Through augmented reality technology explore real places and events – then and now. Experience being immersed in these designs and in Canberra’s natural and built landscapes. Select a range of film, audio, photographic and documentary collections via innovative multimedia.
See Walter Burley Griffin and Marion Mahony Griffin’s winning original designs and original entries by the other three finalists. This is a rare opportunity to see Marion Mahony Griffin’s internationally acclaimed watercolour renderings and fine drawings up close.
Intriguing documents also reveal the people, politics, and controversy surrounding the design of the national capital up until 1920.
I was invited to explore the gallery this morning and while I did find the content of the gallery somewhat interesting, the real star of the show is how they’ve presented that content. It might be the tech-geek in me, but I was much more interested in getting my hands on their iPads and checking out the augmented reality software than I was in looking at the maps. It seems I wasn’t the only one excited about the technology. The Director-General of the National Archives of Australia David Fricker welcomed the media with a small explanation about the collection, and then followed up with a rather enthusiastic speech about the high-tech experience they wanted us to have.
While other reporters started to take photos and examine their audio recording devices, I made straight for the stack of iPads and started to play. I might have been too enthusiastic. A member of staff chased after me keen to explain how the software worked. While it was a nice gesture, she need not have bothered. It was all very straight forward.
I approached one of Griffin’s maps and held up the iPad. For a moment I simply saw the map on the wall while the software scanned the picture. A second later I was greeted with a small image of the map, along with several icons. One poke of my finger and I’m flipping through a letter from Griffin to the minister of home affairs, another couple of presses and I’m listening to a voice recording discussing the landscape of Canberra. I kept playing, finding a series of photos, some of Canberra, others of the Griffins working on their designs. I go back to the map and hit a new button, and I’m greeted by a satellite photo of the city. I moved my finger a long a slider causing the map to fade away, leaving only the outlines of Canberra’s roads and buildings. Taking a step back I looked through the iPad and aligned this outline of Canberra over the map infront of me, examining the differences and similarities between Griffin’s design and our present. I tapped on Parliament house and a photo of the building popped up. I kept pressing further and discovering more. I realised I had spent quite a lot of time standing in front of one map. I also realised I was having a lot of fun.
I continued around the exhibition testing out the software. It wasn’t perfect, sometimes it had trouble working out which image I was scanning, and sometimes the augmented reality overlays would jump around or sit in the wrong spot. However these problems were rare and most of the time it worked perfectly. There were a couple of pieces that did not have additional iPad content that weren’t clearly marked, and this caused me to waste some time waving my iPad around like an idiot before I discovered my mistake.
Talking to David Fricker about the galery he told me his main goal was to keep the technology from getting in the way.

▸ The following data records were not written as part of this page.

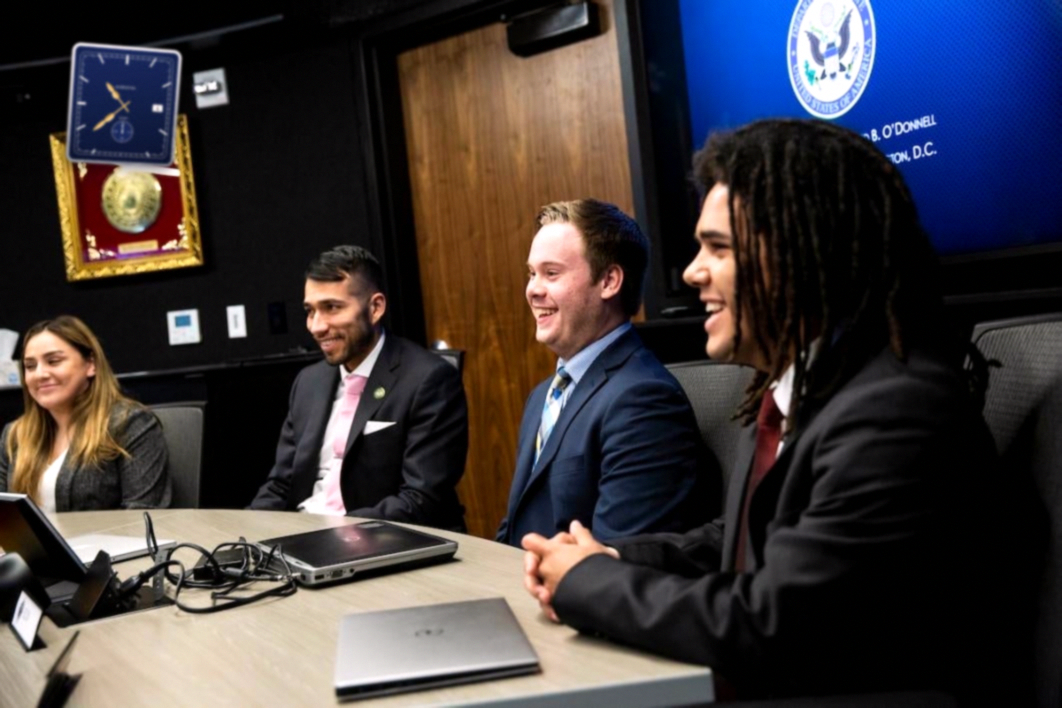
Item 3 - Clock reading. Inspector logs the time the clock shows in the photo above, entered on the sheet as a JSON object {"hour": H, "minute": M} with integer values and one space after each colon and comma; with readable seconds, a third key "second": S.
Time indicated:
{"hour": 10, "minute": 38}
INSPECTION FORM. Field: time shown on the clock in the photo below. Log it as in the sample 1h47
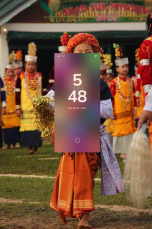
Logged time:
5h48
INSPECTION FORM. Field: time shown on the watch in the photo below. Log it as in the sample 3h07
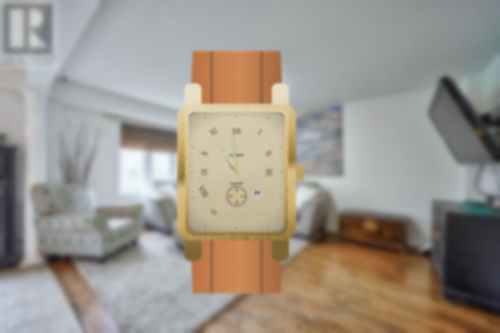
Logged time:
10h59
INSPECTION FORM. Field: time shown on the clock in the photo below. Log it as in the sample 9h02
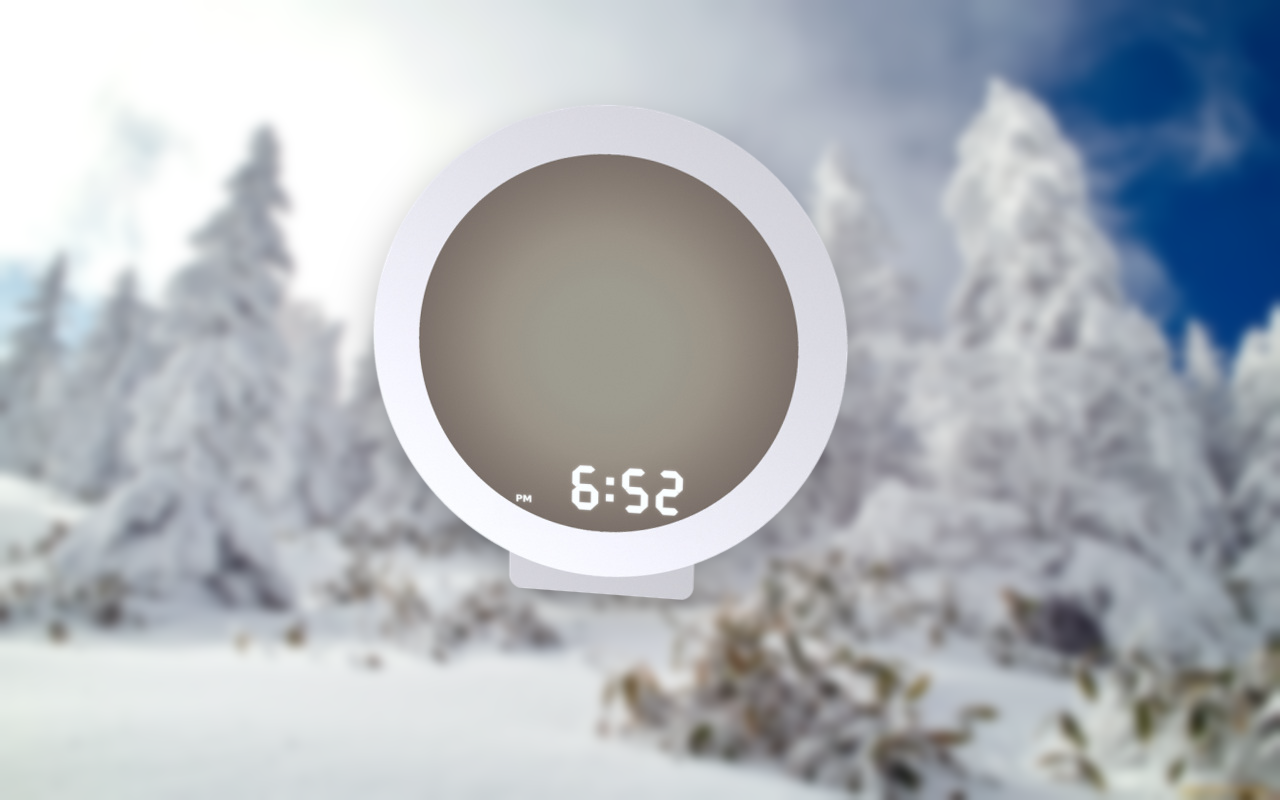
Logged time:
6h52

People can look at these works online, but they come to the archives to see them in person and connect with the material. The iPads are there to give people the kind of extra material that can be delivered online without separating them from the exhibits. As I virtually thumbed through the pages of a letter that was sitting behind glass in front of me. I decided he had succeeded, and that I’d love to see augmented reality become more common place in future exhibits.
Design 29 is open from the 1st of March until the 8th of September. Go and have a play.